DATA:
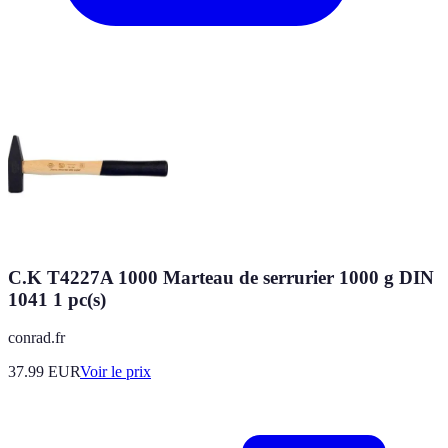
C.K T4227A 1000 Marteau de serrurier 1000 g DIN
1041 1 pc(s)
conrad.fr
37.99
EUR
Voir le prix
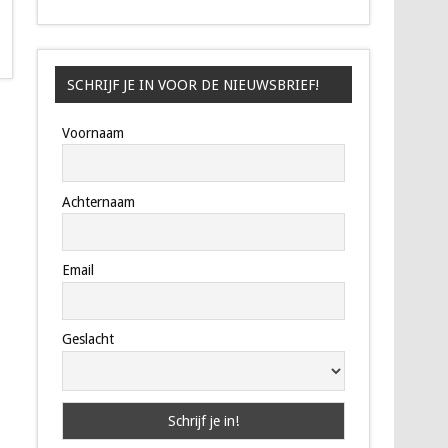
SCHRIJF JE IN VOOR DE NIEUWSBRIEF!
Voornaam
Achternaam
Email
Geslacht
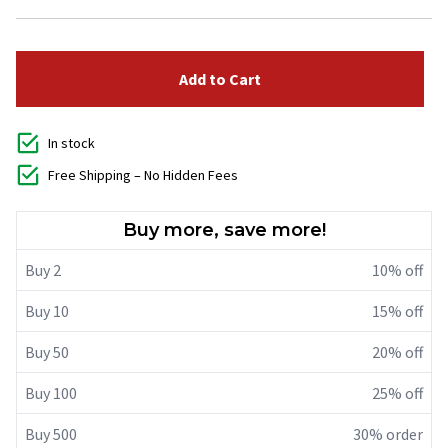
Add to Cart
In stock
Free Shipping – No Hidden Fees
Buy more, save more!
Buy 2
10% off
Buy 10
15% off
Buy 50
20% off
Buy 100
25% off
Buy 500
30% order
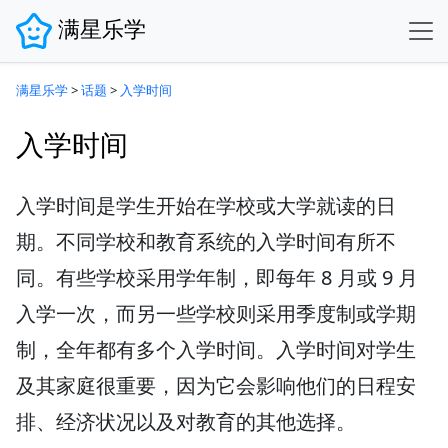
满星乐学
满星乐学
>
话题
>
入学时间
入学时间
入学时间是学生开始在学校或大学就读的日
期。不同学校和教育系统的入学时间有所不
同。有些学校采用学年制，即每年 8 月或 9 月
入学一次，而另一些学校则采用季度制或学期
制，全年都有多个入学时间。入学时间对学生
及其家庭很重要，因为它会影响他们的日程安
排、经济状况以及对教育的其他选择。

EXERCISE BRIEF:
The result should be an exact copy of every entry above, with no pictures included.

REPLY TO THE TASK:
C.K T4227A 1000 Marteau de serrurier 1000 g DIN
1041 1 pc(s)
conrad.fr
37.99
EUR
Voir le prix
SCHRIJF JE IN VOOR DE NIEUWSBRIEF!
Voornaam
Achternaam
Email
Geslacht
Add to Cart
In stock
Free Shipping – No Hidden Fees
Buy more, save more!
Buy 2
10% off
Buy 10
15% off
Buy 50
20% off
Buy 100
25% off
Buy 500
30% order
满星乐学
满星乐学
>
话题
>
入学时间
入学时间
入学时间是学生开始在学校或大学就读的日
期。不同学校和教育系统的入学时间有所不
同。有些学校采用学年制，即每年 8 月或 9 月
入学一次，而另一些学校则采用季度制或学期
制，全年都有多个入学时间。入学时间对学生
及其家庭很重要，因为它会影响他们的日程安
排、经济状况以及对教育的其他选择。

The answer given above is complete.